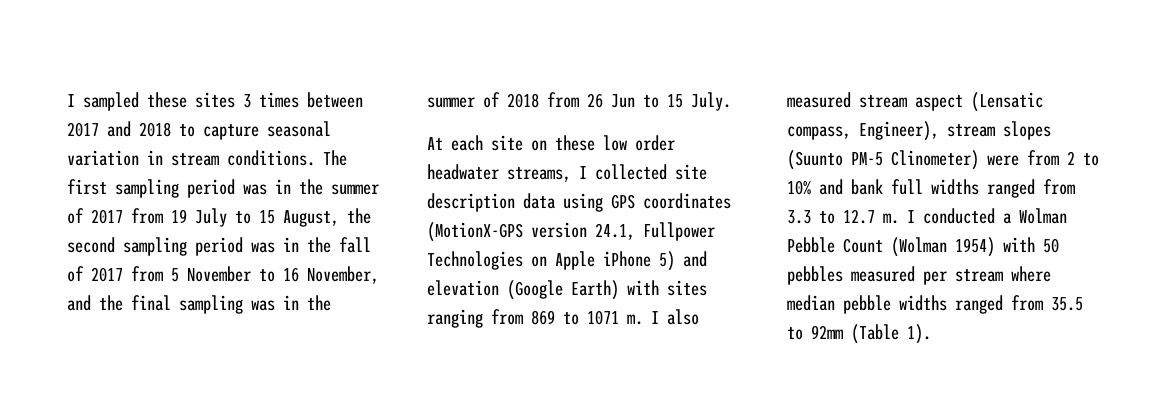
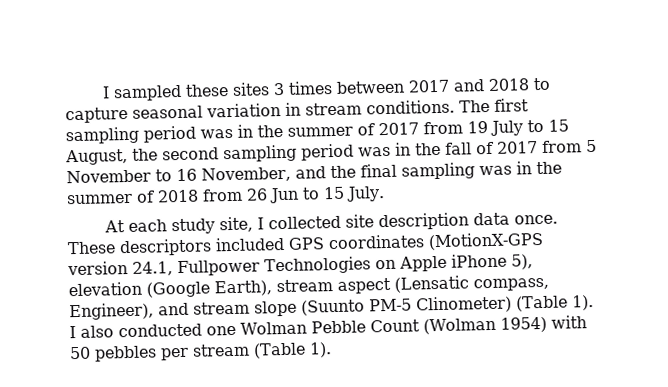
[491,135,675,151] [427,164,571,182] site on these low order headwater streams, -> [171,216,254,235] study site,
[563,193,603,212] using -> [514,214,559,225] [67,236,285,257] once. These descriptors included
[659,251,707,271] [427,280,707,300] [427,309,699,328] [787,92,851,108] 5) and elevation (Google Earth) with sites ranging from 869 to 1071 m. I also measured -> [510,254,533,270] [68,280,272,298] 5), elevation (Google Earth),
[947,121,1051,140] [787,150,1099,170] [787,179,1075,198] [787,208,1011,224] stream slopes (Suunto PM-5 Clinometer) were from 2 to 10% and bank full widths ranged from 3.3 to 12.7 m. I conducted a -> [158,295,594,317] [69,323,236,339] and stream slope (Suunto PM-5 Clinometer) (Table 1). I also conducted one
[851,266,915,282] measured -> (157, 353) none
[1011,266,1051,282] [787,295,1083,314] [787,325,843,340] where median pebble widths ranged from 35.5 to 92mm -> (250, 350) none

----

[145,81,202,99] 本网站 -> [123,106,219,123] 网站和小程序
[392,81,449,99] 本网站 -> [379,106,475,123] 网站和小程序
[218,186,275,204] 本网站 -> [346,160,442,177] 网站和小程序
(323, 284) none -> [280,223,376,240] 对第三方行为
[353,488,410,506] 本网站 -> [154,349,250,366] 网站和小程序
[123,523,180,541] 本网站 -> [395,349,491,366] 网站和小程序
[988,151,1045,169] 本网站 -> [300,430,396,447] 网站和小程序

----

- **Exercise**
Please copy out every line of the preceding listing that carries "also".

- **Response to this exercise**
[659,251,707,271] [427,280,707,300] [427,309,699,328] [787,92,851,108] 5) and elevation (Google Earth) with sites ranging from 869 to 1071 m. I also measured -> [510,254,533,270] [68,280,272,298] 5), elevation (Google Earth),
[947,121,1051,140] [787,150,1099,170] [787,179,1075,198] [787,208,1011,224] stream slopes (Suunto PM-5 Clinometer) were from 2 to 10% and bank full widths ranged from 3.3 to 12.7 m. I conducted a -> [158,295,594,317] [69,323,236,339] and stream slope (Suunto PM-5 Clinometer) (Table 1). I also conducted one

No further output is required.